Saturday, June 18, 2011

The future of NATO - that is, does it have one?

Stephen Walt has been on a roll lately. One of his particularly interesting items is Gates to NATO: Drop dead? Foreign Policy 06/13/2011. It's Walt's commentary on outgoing Secretary of Defense Robert Gates' recent challenge to our NATO allies, as reported here by the PBS Newshour 06/10/2011:



As Walt explains, he's surprised that NATO is still alive and as active as it is. Because he thinks it's fundamentally a moribund alliance:

Well, duh. NATO has been on borrowed time ever since the Soviet Union collapsed, because military alliances form primarily to deal with external threats and they are hard to hold together once the threat is gone. In a sense it is remarkable that NATO has persisted as long as it has, but that was mostly because the United States could afford to subsidize European security and because Washington saw NATO as a useful tool for maximizing U.S. influence in Europe.
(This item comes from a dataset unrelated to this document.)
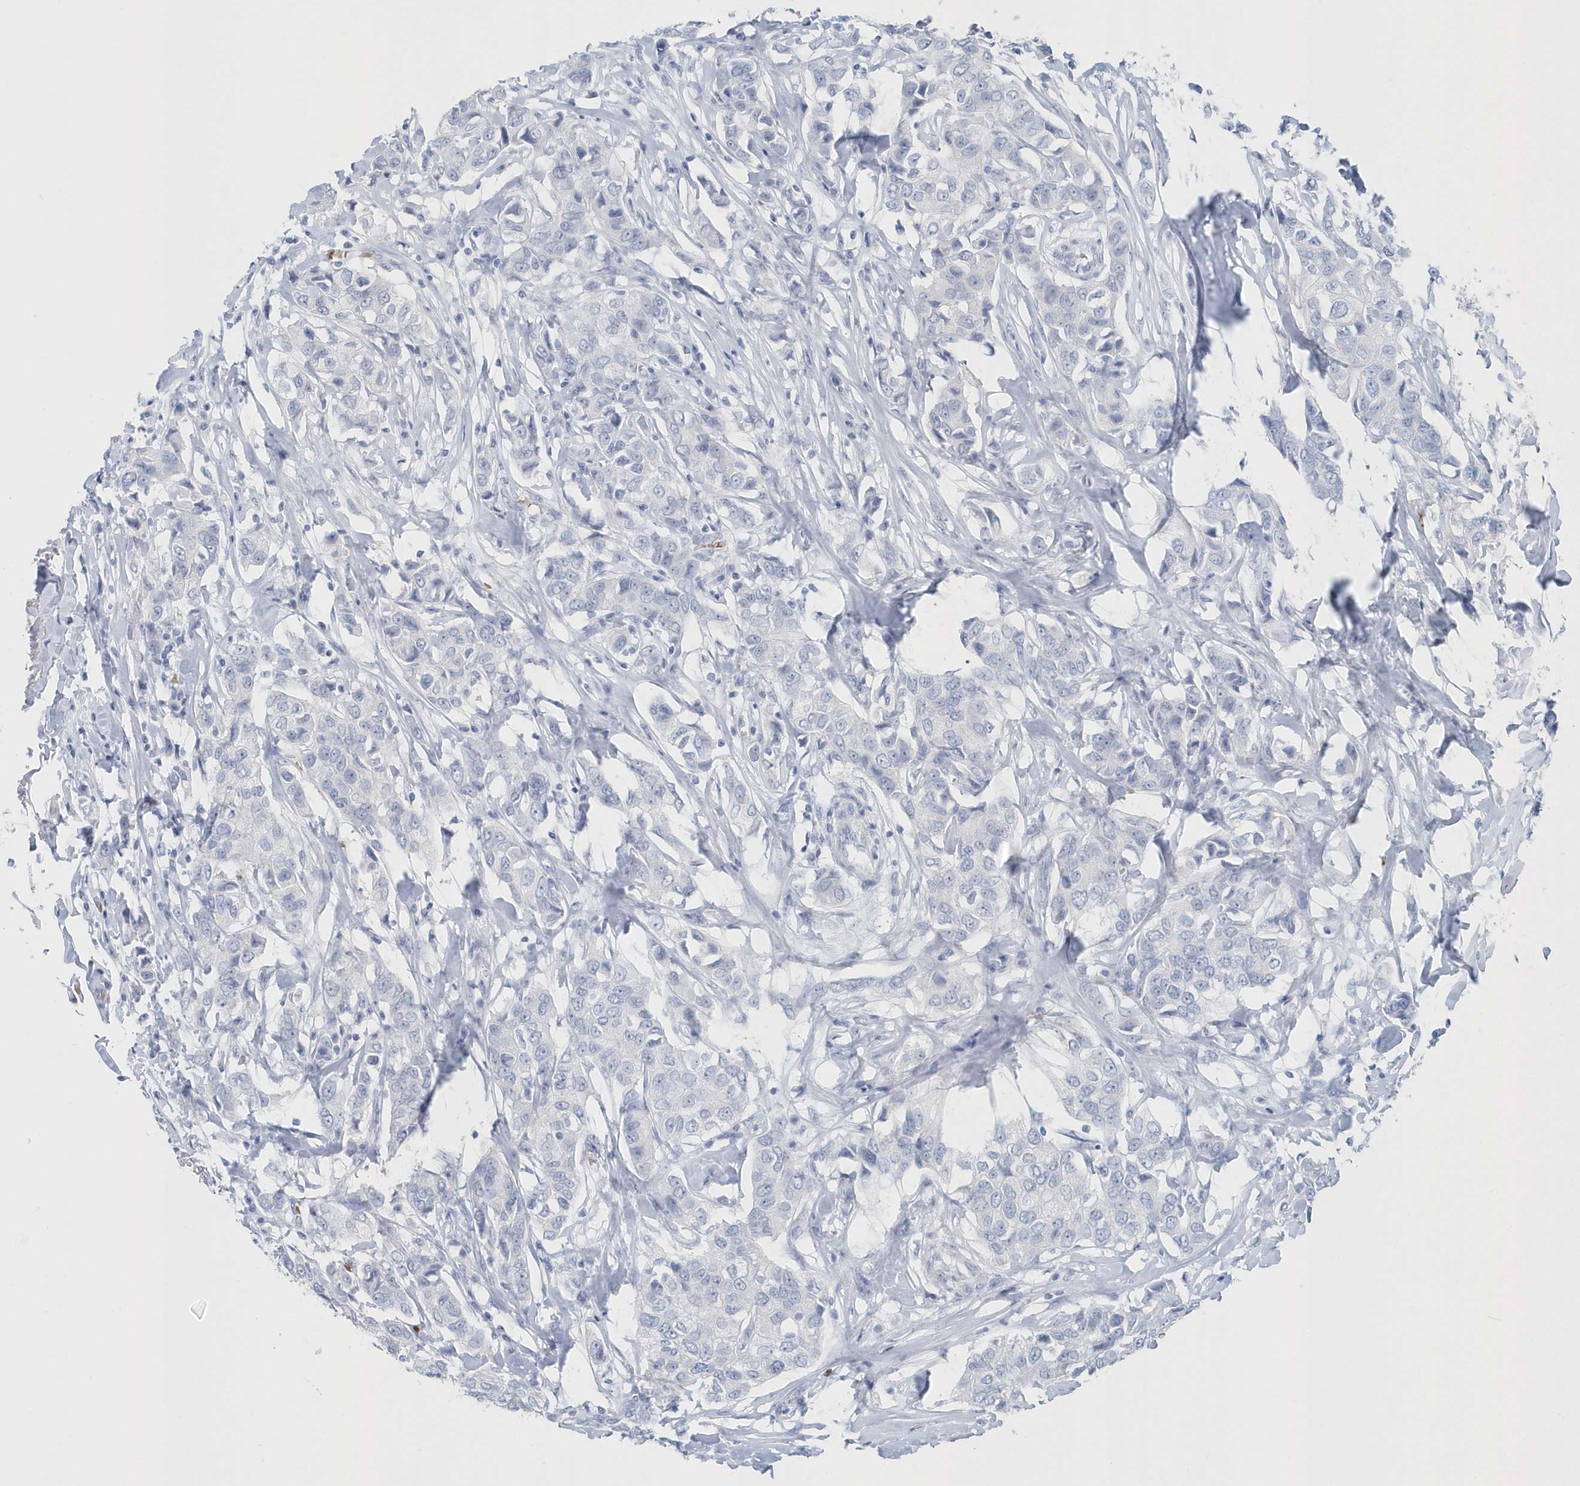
{"staining": {"intensity": "negative", "quantity": "none", "location": "none"}, "tissue": "breast cancer", "cell_type": "Tumor cells", "image_type": "cancer", "snomed": [{"axis": "morphology", "description": "Duct carcinoma"}, {"axis": "topography", "description": "Breast"}], "caption": "Tumor cells show no significant positivity in invasive ductal carcinoma (breast).", "gene": "HBA2", "patient": {"sex": "female", "age": 80}}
The problems the alliance faces today have little to do with European fecklessness, American militarism, or the particular errors of individual leaders. The central problem here is structural: there's just not much of a case for a tightly integrated military alliance anymore, and not much reason for Europe to be armed to the teeth. Although both European and American defense intellectuals have worked tirelessly to invent new rationales for the alliance, none of them have been especially convincing. [italics in original; my emphasis in bold]
In other words, he's suggesting that NATO is kind of a zombie alliance. Unconventional in terms of the mainstream discussion. But Walt is one of the über-Realists, after all.